(Task requirements)
What follows is a set of records; repeat them exactly, without the pictures.

(Data for analysis)
====

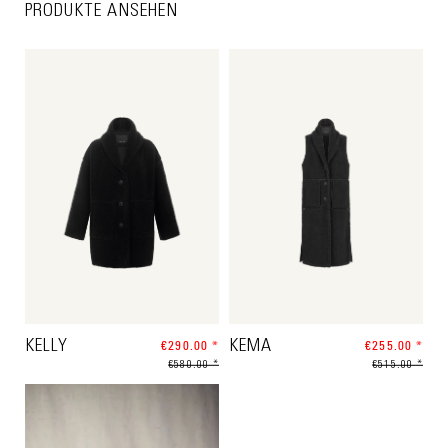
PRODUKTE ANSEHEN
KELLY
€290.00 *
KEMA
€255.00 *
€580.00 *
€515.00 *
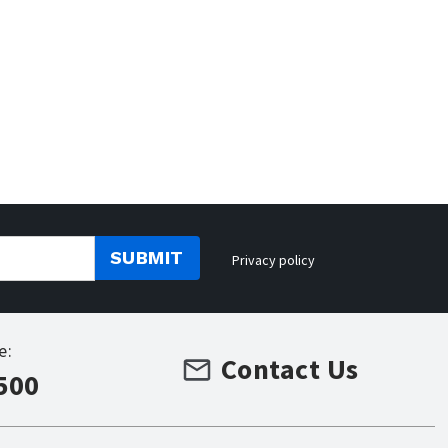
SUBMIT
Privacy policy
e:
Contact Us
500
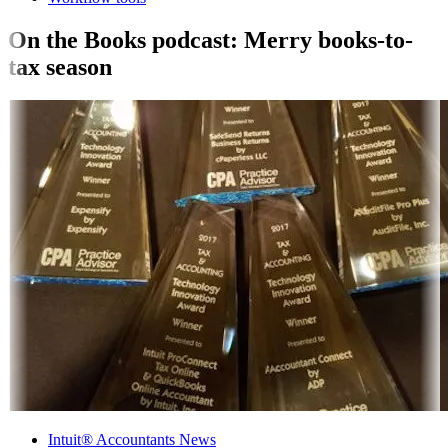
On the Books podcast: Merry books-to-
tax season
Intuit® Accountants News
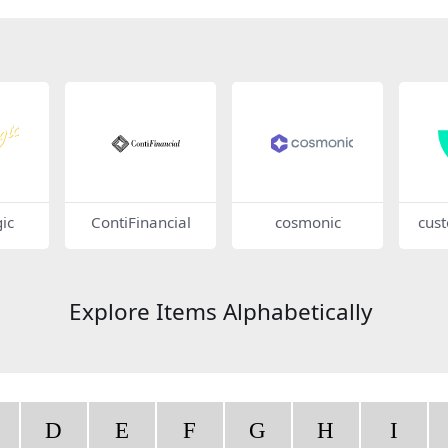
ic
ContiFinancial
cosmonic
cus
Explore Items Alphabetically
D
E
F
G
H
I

====

(Solution)
PRODUKTE ANSEHEN
KELLY
€290.00 *
KEMA
€255.00 *
€580.00 *
€515.00 *
SUBMIT
Privacy policy
e:
Contact Us
500
On the Books podcast: Merry books-to-
tax season
Intuit® Accountants News
ic
ContiFinancial
cosmonic
cus
Explore Items Alphabetically
D
E
F
G
H
I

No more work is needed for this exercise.